## WORK REQUIRED
Look for the string "that" in the listing below and copy every line in which it appears.

┄┄┄┄┄┄

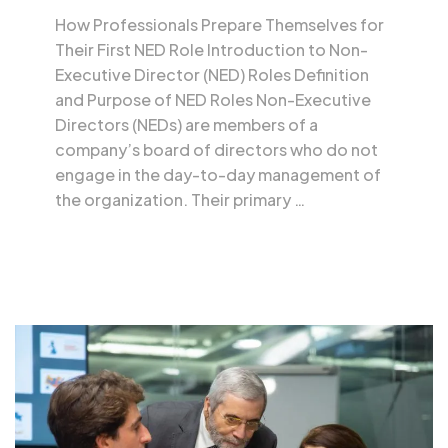
How Professionals Prepare Themselves for
Their First NED Role Introduction to Non-
Executive Director (NED) Roles Definition
and Purpose of NED Roles Non-Executive
Directors (NEDs) are members of a
company’s board of directors who do not
engage in the day-to-day management of
the organization. Their primary …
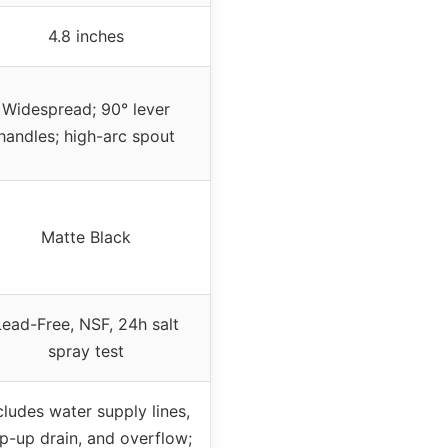
4.8 inches
Widespread; 90° lever
handles; high-arc spout
Matte Black
Lead-Free, NSF, 24h salt
spray test
cludes water supply lines,
p-up drain, and overflow;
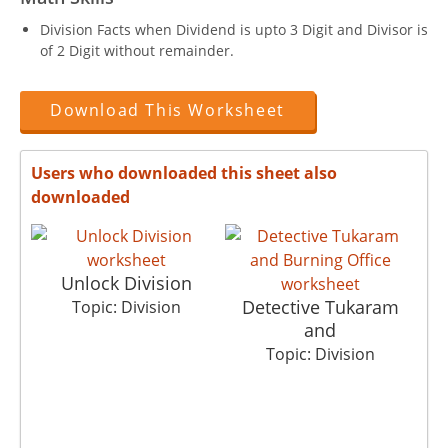
Division Facts when Dividend is upto 3 Digit and Divisor is
of 2 Digit without remainder.
Download This Worksheet
Users who downloaded this sheet also
downloaded
Unlock Division
Detective Tukaram
Topic: Division
and
Topic: Division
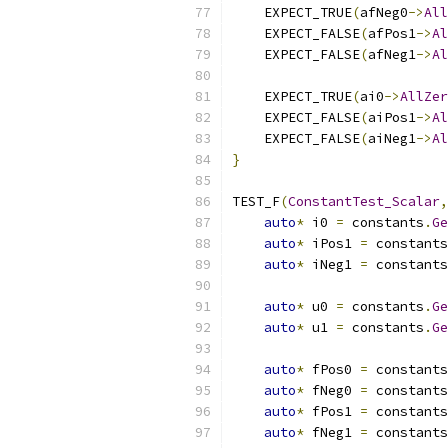
    EXPECT_TRUE
(
afNeg0
->
All
    EXPECT_FALSE
(
afPos1
->
Al
    EXPECT_FALSE
(
afNeg1
->
Al
    EXPECT_TRUE
(
ai0
->
AllZer
    EXPECT_FALSE
(
aiPos1
->
Al
    EXPECT_FALSE
(
aiNeg1
->
Al
}
TEST_F
(
ConstantTest_Scalar
,
auto
*
 i0 
=
 constants
.
Ge
auto
*
 iPos1 
=
 constants
auto
*
 iNeg1 
=
 constants
auto
*
 u0 
=
 constants
.
Ge
auto
*
 u1 
=
 constants
.
Ge
auto
*
 fPos0 
=
 constants
auto
*
 fNeg0 
=
 constants
auto
*
 fPos1 
=
 constants
auto
*
 fNeg1 
=
 constants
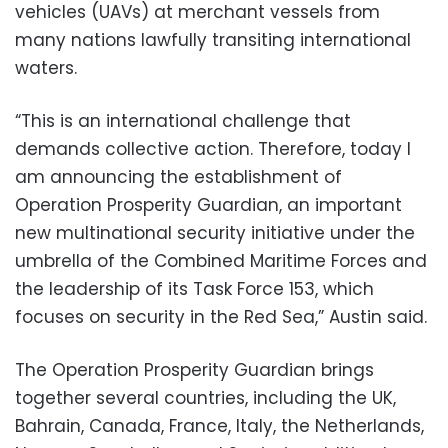
vehicles (UAVs) at merchant vessels from
many nations lawfully transiting international
waters.
“This is an international challenge that
demands collective action. Therefore, today I
am announcing the establishment of
Operation Prosperity Guardian, an important
new multinational security initiative under the
umbrella of the Combined Maritime Forces and
the leadership of its Task Force 153, which
focuses on security in the Red Sea,” Austin said.
The Operation Prosperity Guardian brings
together several countries, including the UK,
Bahrain, Canada, France, Italy, the Netherlands,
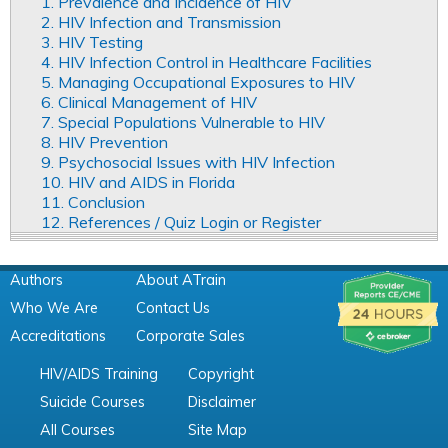
1. Prevalence and Incidence of HIV
2. HIV Infection and Transmission
3. HIV Testing
4. HIV Infection Control in Healthcare Facilities
5. Managing Occupational Exposures to HIV
6. Clinical Management of HIV
7. Special Populations Vulnerable to HIV
8. HIV Prevention
9. Psychosocial Issues with HIV Infection
10. HIV and AIDS in Florida
11. Conclusion
12. References / Quiz Login or Register
Authors
About ATrain
Who We Are
Contact Us
Accreditations
Corporate Sales
HIV/AIDS Training
Copyright
Suicide Courses
Disclaimer
All Courses
Site Map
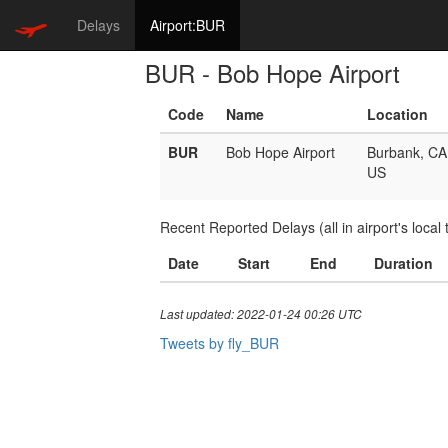
Delays
Airport:BUR
BUR - Bob Hope Airport
Code
Name
Location
BUR
Bob Hope Airport
Burbank, CA
US
Recent Reported Delays (all in airport's local 
Date
Start
End
Duration
Last updated: 2022-01-24 00:26 UTC
Tweets by fly_BUR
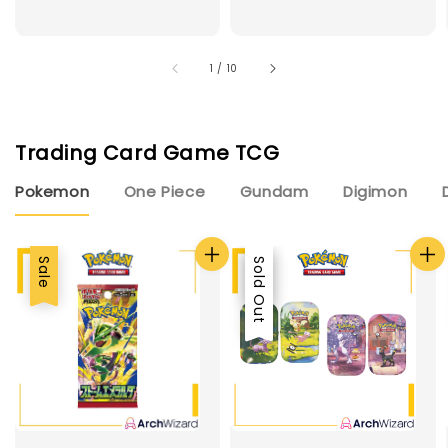
1
/
10
Trading Card Game TCG
Pokemon
One Piece
Gundam
Digimon
Sale
Sale
Sold Out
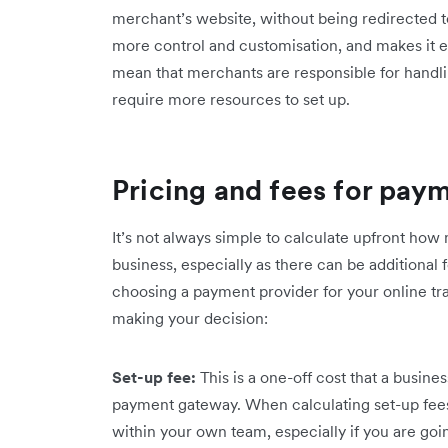
merchant’s website, without being redirected to
more control and customisation, and makes it e
mean that merchants are responsible for handli
require more resources to set up.
Pricing and fees for pay
It’s not always simple to calculate upfront ho
business, especially as there can be additional 
choosing a payment provider for your online tr
making your decision:
Set-up fee:
This is a one-off cost that a busine
payment gateway. When calculating set-up fees,
within your own team, especially if you are goin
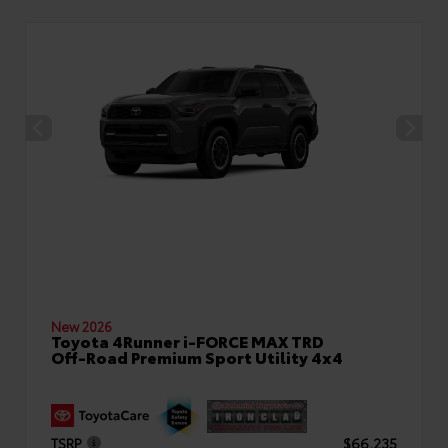
New 2026
Toyota 4Runner i-FORCE MAX TRD
Off-Road Premium Sport Utility 4x4
TSRP
$66,235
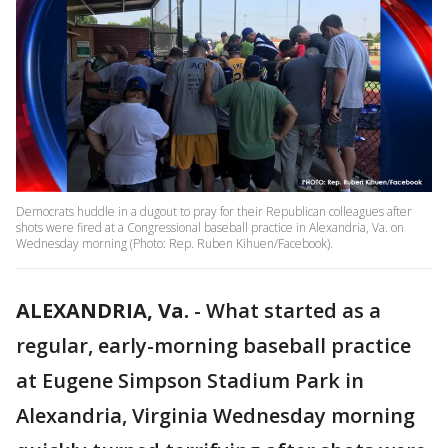
Democrats huddle in a dugout to pray for their Republican colleagues after
shots were fired at a Congressional baseball practice in Alexandria, Va. on
Wednesday morning (Photo: Rep. Ruben Kihuen/Facebook).
ALEXANDRIA, Va.
-
What started as a
regular, early-morning baseball practice
at Eugene Simpson Stadium Park in
Alexandria, Virginia Wednesday morning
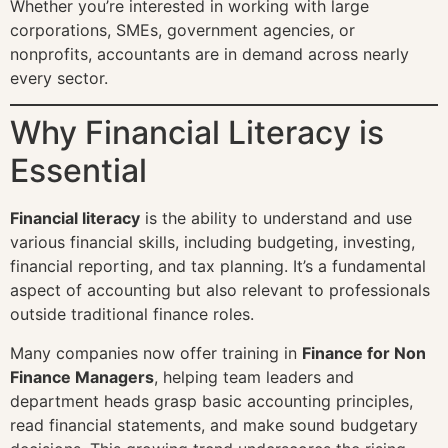
Whether you’re interested in working with large
corporations, SMEs, government agencies, or
nonprofits, accountants are in demand across nearly
every sector.
Why Financial Literacy is
Essential
Financial literacy
is the ability to understand and use
various financial skills, including budgeting, investing,
financial reporting, and tax planning. It’s a fundamental
aspect of accounting but also relevant to professionals
outside traditional finance roles.
Many companies now offer training in
Finance for Non
Finance Managers
, helping team leaders and
department heads grasp basic accounting principles,
read financial statements, and make sound budgetary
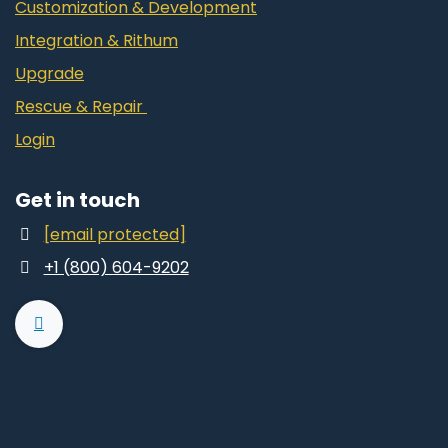
Customization & Development
Integration & Rithum
Upgrade
Rescue & Repair
Login
Get in touch
[email protected]
+1 (800) 604-9202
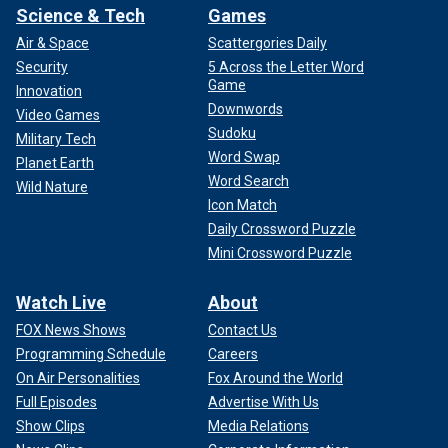
Science & Tech
Games
Air & Space
Scattergories Daily
Security
5 Across the Letter Word
Game
Innovation
Downwords
Video Games
Sudoku
Military Tech
Word Swap
Planet Earth
Word Search
Wild Nature
Icon Match
Daily Crossword Puzzle
Mini Crossword Puzzle
Watch Live
About
FOX News Shows
Contact Us
Programming Schedule
Careers
On Air Personalities
Fox Around the World
Full Episodes
Advertise With Us
Show Clips
Media Relations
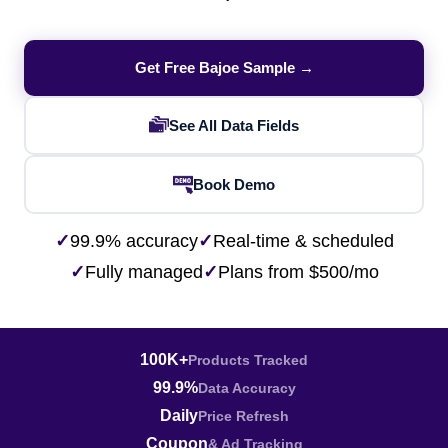
Get Free Bajoe Sample →
See All Data Fields
Book Demo
✓
99.9% accuracy
✓
Real-time & scheduled
✓
Fully managed
✓
Plans from $500/mo
100K+
Products Tracked
99.9%
Data Accuracy
Daily
Price Refresh
Coupon
& Ad Tracking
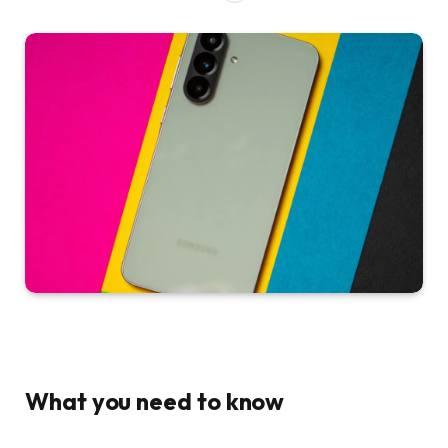
What you need to know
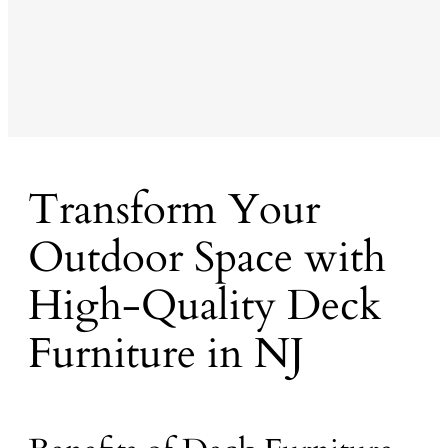
Transform Your
Outdoor Space with
High-Quality Deck
Furniture in NJ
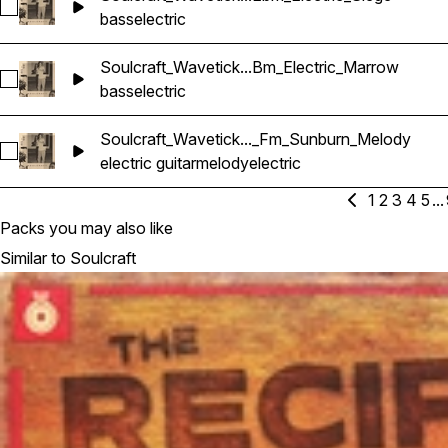
Select Soulcraft_Wavetick_100_Bass_Loop_Ebm_Electric_Sieg
bass
electric
Soulcraft_Wavetick...Bm_Electric_Marrow
Select Soulcraft_Wavetick_70_Bass_Loop_Bm_Electric_Marr
bass
electric
Soulcraft_Wavetick..._Fm_Sunburn_Melody
Select Soulcraft_Wavetick_70_Electric_Guitar_Loop_Fm_Sun
electric guitar
melody
electric
1
2
3
4
5
...
Packs you may also like
Similar to Soulcraft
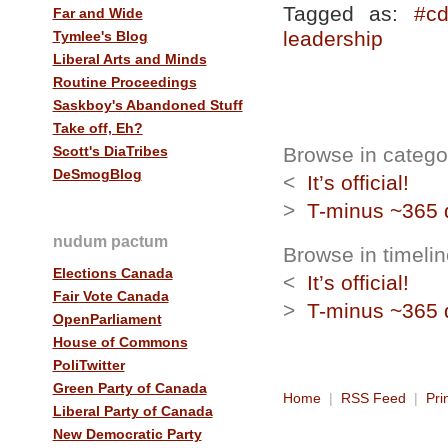
Tagged as:
#cd
Far and Wide
leadership
Tymlee's Blog
Liberal Arts and Minds
Routine Proceedings
Saskboy's Abandoned Stuff
Take off, Eh?
Scott's DiaTribes
Browse in category
DeSmogBlog
<
It’s official!
>
T-minus ~365 
nudum pactum
Browse in timelin
Elections Canada
<
It’s official!
Fair Vote Canada
>
T-minus ~365 
OpenParliament
House of Commons
PoliTwitter
Green Party of Canada
Home
|
RSS Feed
|
Pri
Liberal Party of Canada
New Democratic Party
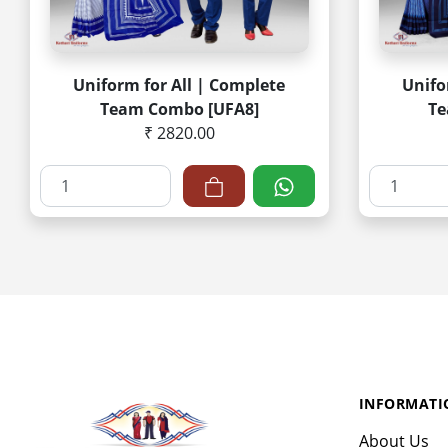
Uniform for All | Complete
Unifo
Team Combo [UFA8]
Te
₹ 2820.00
INFORMATI
About Us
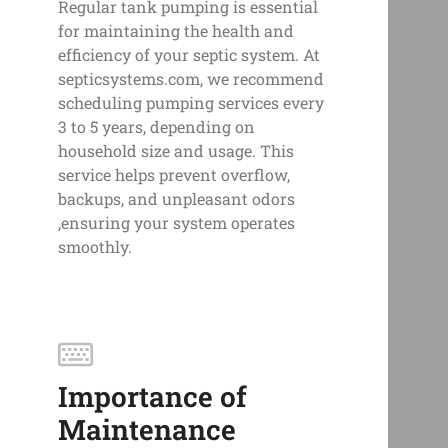
Regular tank pumping is essential
for maintaining the health and
efficiency of your septic system. At
septicsystems.com, we recommend
scheduling pumping services every
3 to 5 years, depending on
household size and usage. This
service helps prevent overflow,
backups, and unpleasant odors
,ensuring your system operates
smoothly.
Importance of
Maintenance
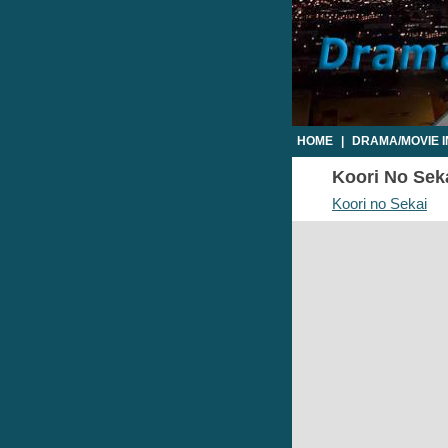
HOME
|
DRAMA/MOVIE 
Koori No Seka
Koori no Sekai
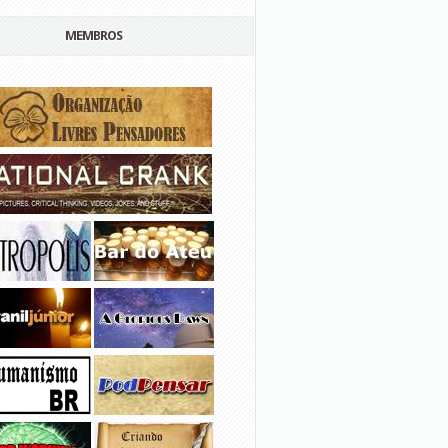
MEMBROS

┄┄┄┄┄┄

## SOLUTION TO THIS TASK
“This is an international challenge that
mean that merchants are responsible for handli
This is a one-off cost that a busine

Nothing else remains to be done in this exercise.